JAKARTA RAYA, Medan – Perkara dugaan pembunuhan yang menyeret oknum dosen, Dr Tiromsi Sitanggang, terhadap suaminya, Rusman Maralen Situngkir, terus bergulir di persidangan. Salah satu saksi, Fani Sitanggang, yang juga merupakan karyawan di Kantor Notaris milik terdakwa, mengungkapkan bahwa terdakwa dan korban kerap terlibat pertengkaran rumah tangga.

“Terdakwa sering memarahi korban dan beberapa kali saya melihat mereka cekcok. Bahkan, terdakwa pernah hanya memberi korban makan nasi putih saja,” ujar Fani saat memberikan kesaksian, Senin (14/4/2025).

Namun, kesaksian Fani langsung dibantah oleh terdakwa Tiromsi Sitanggang di hadapan majelis hakim. Menanggapi bantahan tersebut, kuasa hukum keluarga korban, Ojahan Sinurat, SH, menyatakan bahwa hak terdakwa untuk membantah merupakan bagian dari proses hukum.
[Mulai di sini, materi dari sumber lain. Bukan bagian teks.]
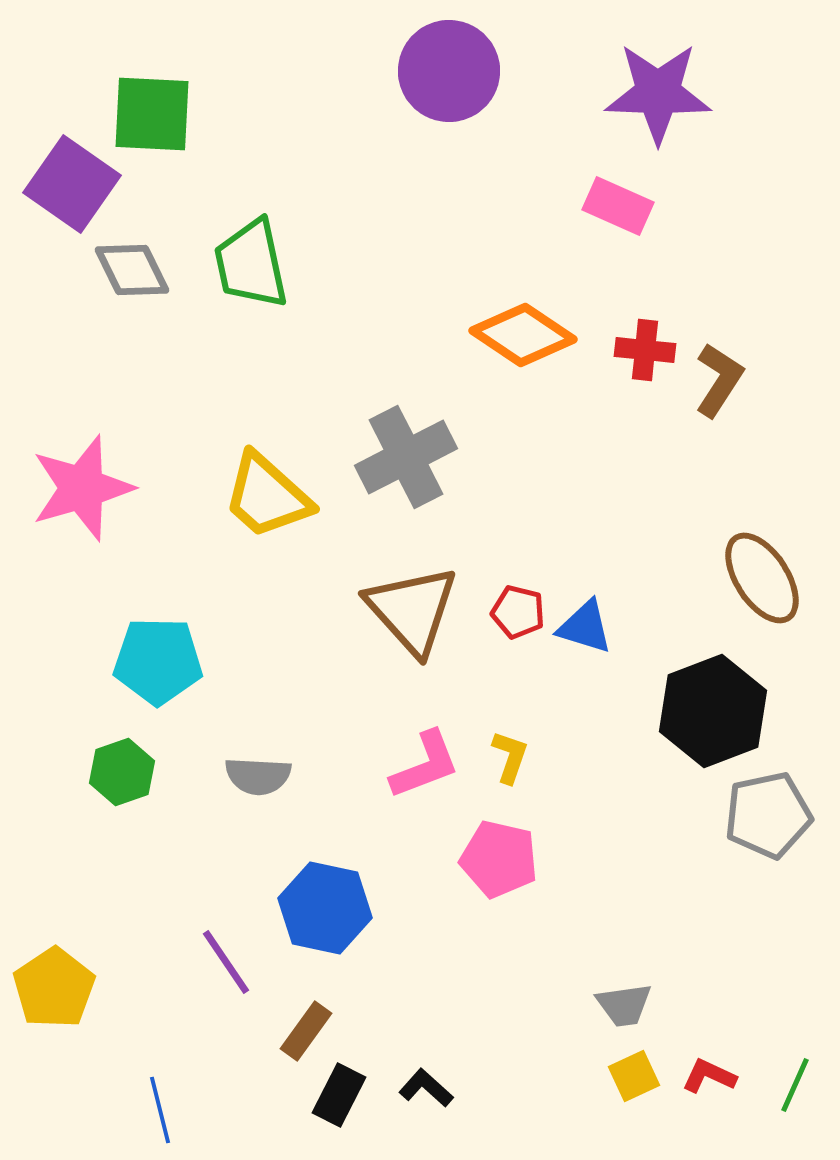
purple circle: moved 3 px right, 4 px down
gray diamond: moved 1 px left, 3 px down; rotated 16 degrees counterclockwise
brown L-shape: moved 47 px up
“Kalau terdakwa membantah, itu hak pribadinya. Tapi dari beberapa saksi yang sudah hadir, semuanya menyatakan bahwa rumah tangga mereka memang kerap diwarnai cekcok. Kalau dia tetap menyangkal, ya harus dibuktikan dengan menghadirkan saksi tandingan,” ujar Ojahan.

Dalam kesaksiannya, Fani juga mengungkap bahwa pada hari kejadian ia sudah tiba di kantor sejak pukul 08.00 WIB. Ia beberapa kali dimintai tolong oleh terdakwa, mulai dari membeli air galon, memperbaiki resleting celana, hingga mengambil sertifikat ke Kampus Sari Mutiara Medan.
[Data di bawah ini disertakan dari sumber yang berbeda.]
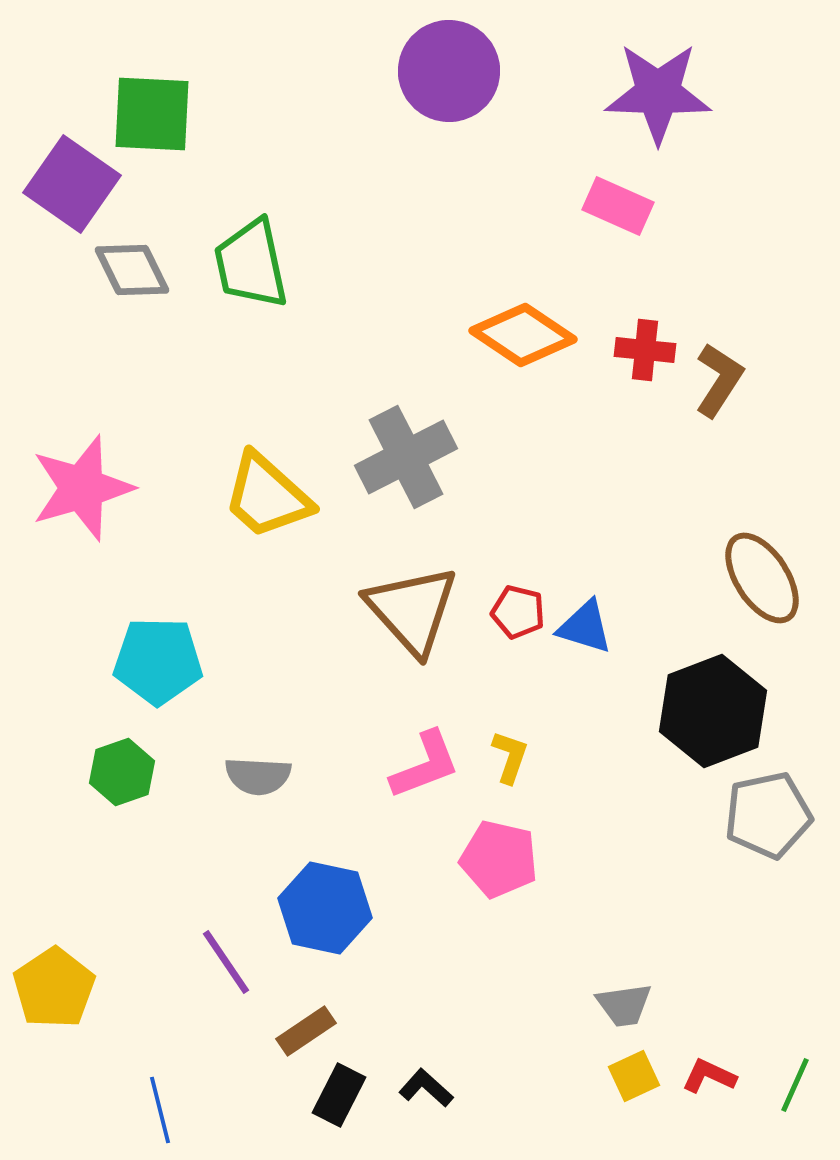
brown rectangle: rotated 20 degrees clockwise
“Awalnya saya disuruh beli galon air. Karena belum ada, saya kembali pukul 09.00 WIB dan disuruh beli lagi. Sekitar pukul 09.00, sopir terdakwa, Gripa Sihotang, datang ke kantor. Setelah saya kembali pukul 09.30 WIB, Sihotang sudah tidak ada. Saat itu korban masih terlihat lalu-lalang di dapur,” ujar Fani.

Ia juga mengaku sempat memperbaiki resleting celana terdakwa sekitar pukul 10.30 WIB. Namun, saat kembali ke kantor, pintu sudah tertutup dan dikunci rantai. Tak lama kemudian, ia diminta terdakwa untuk mengambil sertifikat ke kampus, namun orang di kampus mengaku tidak mengetahui soal dokumen tersebut.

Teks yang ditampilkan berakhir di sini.